An estimated 300 million tons of plastic are produced and thrown away every year. Given that the stuff doesn’t break down easily over time, this is extremely bad news for the environments in which it accumulates. For example, an estimated 5 trillion pieces of plastic are estimated to be floating through the oceans right now, threatening marine organisms that can accidentally ingest it or become tangled in it. To clear all that plastic up certainly seems like a gargantuan and costly task, but one 20-year-old believes he has a solution.
The structure he has designed will float, buffered along by the oceans’ currents, and snare plastics and other debris, which will then be picked up via a conveyor belt. At over 2,000 meters (6,561 feet), this debris-trapping system will be the longest floating structure in the ocean. The Ocean Cleanup plans to deploy the floating structure off the coast of Japan in early 2016, where it will be in operation for at least two years.
“Taking care of the world’s ocean garbage problem is one of the largest environmental challenges mankind faces today. Not only will this first cleanup array contribute to cleaner waters and coasts but it simultaneously is an essential step towards our goal of cleaning up the Great Pacific Garbage Patch,” said Slat. “This deployment will enable us to study the system’s efficiency and durability over time.”

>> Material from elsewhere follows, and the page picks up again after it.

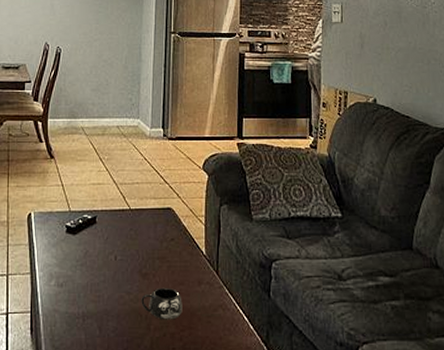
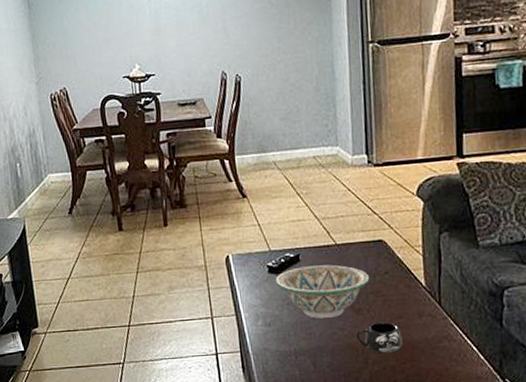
decorative bowl: none [72,228,158,281] -> present [275,264,370,318]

But this is not Slat’s first major enterprise with The Ocean Cleanup. The Mega Expedition, an initiative to create a high-resolution map of plastic in the Pacific Ocean, will launch at the end of August this year. Departing from a port in Hawaii, 50 vessels will be deployed across a vast area between Hawaii and California, spanning some 3,500,000 km2 (1,351,357 miles2) of ocean, which will “collect more plastic measurements in three weeks than have been collected in the past 40 years combined.”